======== Kutipan Pilihan
Beberapa tes inteligensi :
Ø
Tes Iteligensi Individual
1. Tes Binet
Tes itu disebut Skala 1905. Tes ini terdiri dari 30 pertanyaan, mulai dari kemampuan untuk menyentuh telinga
hingga kemampuan untuk menggambar desain berdasarkan ingatan dan mendefinisikan
konsep abstrak. pad Binet mengembangkan konsep mental age (MA) atau usia mental, yakni level perkembangan mental individu yang
berkaitan dengan perkembangan lain. Tak
lama kemudian, pada 1912 William Stern
menciptakan konsep intelligence quotient (IQ),
yaitu usia mental seseorang dibagi dengan usia kronologis (chronological
age CA), dikalikan 100. Jadi rumusnya IQ MA/CA x 100 Jika usia mental
sama dengan usia kronologis, maka IQ
orang itu adalah 100 Jika usia mental di atas usia kronologis, maka IQ-nya lebih dari 100. misalnya,
anak enam tahun dengan usia mental 8 tahun akan punya IQ 133. Jika usia mentalnya di bawah usia
kronologis, maka lQ-nya di bawah
100. Misalkan anak usia 6 dengan usia
mental 5 akan punya lQ 83.
================
### Tugas Latihan
1 > Menurut teks tentang tes inteligensi, berapa banyak pertanyaan yang terdapat dalam Skala 1905?
2 > Ringkas paragraf dalam teks tentang tes inteligensi yang diawali "Tes itu disebut Skala 1905" menjadi daftar poin yang tetap memuat fakta utamanya.
3 > Silakan teruskan teks tentang tes inteligensi mulai dari kalimat terakhirnya.
Baris data berikut tidak diperlukan untuk latihan ini.
======== Cuplikan Data
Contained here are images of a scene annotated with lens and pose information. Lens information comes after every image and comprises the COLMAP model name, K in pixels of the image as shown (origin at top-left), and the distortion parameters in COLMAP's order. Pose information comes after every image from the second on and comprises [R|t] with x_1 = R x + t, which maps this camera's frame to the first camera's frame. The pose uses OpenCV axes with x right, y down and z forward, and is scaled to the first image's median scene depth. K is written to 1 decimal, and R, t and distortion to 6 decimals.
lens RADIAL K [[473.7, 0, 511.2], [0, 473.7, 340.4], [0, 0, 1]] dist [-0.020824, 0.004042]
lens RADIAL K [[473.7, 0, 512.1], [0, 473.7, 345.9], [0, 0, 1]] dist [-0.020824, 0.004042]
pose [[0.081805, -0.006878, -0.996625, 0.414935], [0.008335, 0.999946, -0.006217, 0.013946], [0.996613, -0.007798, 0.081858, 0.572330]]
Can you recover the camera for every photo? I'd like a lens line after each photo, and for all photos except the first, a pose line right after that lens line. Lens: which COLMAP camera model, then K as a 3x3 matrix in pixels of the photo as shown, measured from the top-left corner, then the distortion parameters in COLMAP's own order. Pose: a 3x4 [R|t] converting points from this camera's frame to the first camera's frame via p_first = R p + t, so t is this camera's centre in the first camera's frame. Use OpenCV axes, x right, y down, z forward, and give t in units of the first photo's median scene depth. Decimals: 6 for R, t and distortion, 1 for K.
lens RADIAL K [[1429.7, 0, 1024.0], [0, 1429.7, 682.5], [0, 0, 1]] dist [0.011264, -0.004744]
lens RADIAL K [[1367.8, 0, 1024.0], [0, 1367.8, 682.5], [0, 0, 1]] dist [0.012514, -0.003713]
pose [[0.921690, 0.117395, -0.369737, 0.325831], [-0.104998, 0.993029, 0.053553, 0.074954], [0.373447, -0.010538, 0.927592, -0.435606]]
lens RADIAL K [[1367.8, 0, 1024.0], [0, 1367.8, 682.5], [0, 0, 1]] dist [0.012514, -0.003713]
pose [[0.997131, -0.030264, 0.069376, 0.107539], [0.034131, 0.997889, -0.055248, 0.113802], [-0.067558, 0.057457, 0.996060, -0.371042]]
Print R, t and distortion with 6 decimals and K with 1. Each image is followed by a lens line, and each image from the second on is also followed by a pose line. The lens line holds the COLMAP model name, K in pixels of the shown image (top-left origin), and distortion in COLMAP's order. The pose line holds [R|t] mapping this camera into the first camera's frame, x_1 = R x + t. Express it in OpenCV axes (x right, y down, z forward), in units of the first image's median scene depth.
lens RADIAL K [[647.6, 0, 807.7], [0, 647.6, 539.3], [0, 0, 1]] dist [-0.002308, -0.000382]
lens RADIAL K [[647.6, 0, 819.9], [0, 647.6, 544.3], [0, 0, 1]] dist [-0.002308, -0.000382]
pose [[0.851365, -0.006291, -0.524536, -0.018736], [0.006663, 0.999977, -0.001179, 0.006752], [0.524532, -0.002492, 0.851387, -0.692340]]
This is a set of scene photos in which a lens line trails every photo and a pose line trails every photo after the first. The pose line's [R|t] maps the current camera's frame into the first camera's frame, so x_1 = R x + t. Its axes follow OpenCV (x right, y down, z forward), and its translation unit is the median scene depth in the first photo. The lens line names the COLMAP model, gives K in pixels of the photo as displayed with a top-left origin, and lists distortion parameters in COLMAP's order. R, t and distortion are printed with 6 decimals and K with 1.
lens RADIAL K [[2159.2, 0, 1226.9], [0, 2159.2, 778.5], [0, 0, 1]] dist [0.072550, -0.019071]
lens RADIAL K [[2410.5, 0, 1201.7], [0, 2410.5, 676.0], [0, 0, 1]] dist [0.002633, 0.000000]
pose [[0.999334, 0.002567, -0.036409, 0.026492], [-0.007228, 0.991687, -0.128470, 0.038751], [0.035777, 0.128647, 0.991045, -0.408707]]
================
### Jawaban Latihan
1 > 30 pertanyaan.

2 >
- Tes Binet disebut Skala 1905 dan terdiri dari 30 pertanyaan. Pertanyaannya mulai dari kemampuan menyentuh telinga hingga kemampuan menggambar desain berdasarkan ingatan dan mendefinisikan konsep abstrak.
- Binet mengembangkan konsep usia mental (MA), yaitu level perkembangan mental individu yang berkaitan dengan perkembangan lain.
- Pada 1912, William Stern menciptakan konsep IQ, yaitu usia mental dibagi usia kronologis (CA), lalu dikalikan 100.
- IQ bernilai 100 jika usia mental sama dengan usia kronologis.
- IQ lebih dari 100 jika usia mental di atas usia kronologis. Contohnya, anak enam tahun dengan usia mental 8 tahun punya IQ 133.
- IQ di bawah 100 jika usia mental di bawah usia kronologis. Contohnya, anak usia 6 dengan usia mental 5 punya IQ 83.

3 >
Tes Binet direvisi berkali-kali
untuk disesuaikan dengan kemajuan dalam pema haman inteligensi dan tes
inteligensi. Revisi-revisi ini disebut
tes Stanford-Binet. Dengan melakukan tes
untuk banyak orang dari usia yang berbeda dan latar belakang yang beragam, peneliti menemukan bahwa skor pada tes
Stanford-Binet mendekati distribusi normal. distribusi normal adalah
simetris, dengan mayoritas skor berada
pada tengah-tengah rentang skor yang mungkin muncul dan hanya ada sedikit skor
yang berada mendekati ujung dari rentang itu.
2.Skala Wechsler.
Tes lainnya yang banyak dipakai untuk
menilai inteligensi murid dinamakan skala Wechsler yang dikembangkan oleh David
Wechsler. Tes ini mencakup Wechsler
Preschool and Primary Scale of Intelligence-Revised (WPPSI- R)
untuk menguji anak usia 4 sampai 6 tahun; Wechsler Intelligence Scale for
Chidren-Revised (WISC-R) untuk anak dan
remaja dari usia 6 hingga 16 tahun, dan
Wechsler Adult Intelligence Scale-Revised (WAIS-R) Selain menunjukkan IQ keseluruhan, skala Wechsler juga menunjukkan IQ verbal dan
IQ kinerja. IQ verbal didasarkan pada
enam subskala verbal, IQ kinerja
didasarkan pada lima subskala kinerja.
Ini membuat peneliti bisa melihat dengan cepat pola-pola kekuatan dan
kelemahan dalam area inteligensi murid yang berbeda-beda.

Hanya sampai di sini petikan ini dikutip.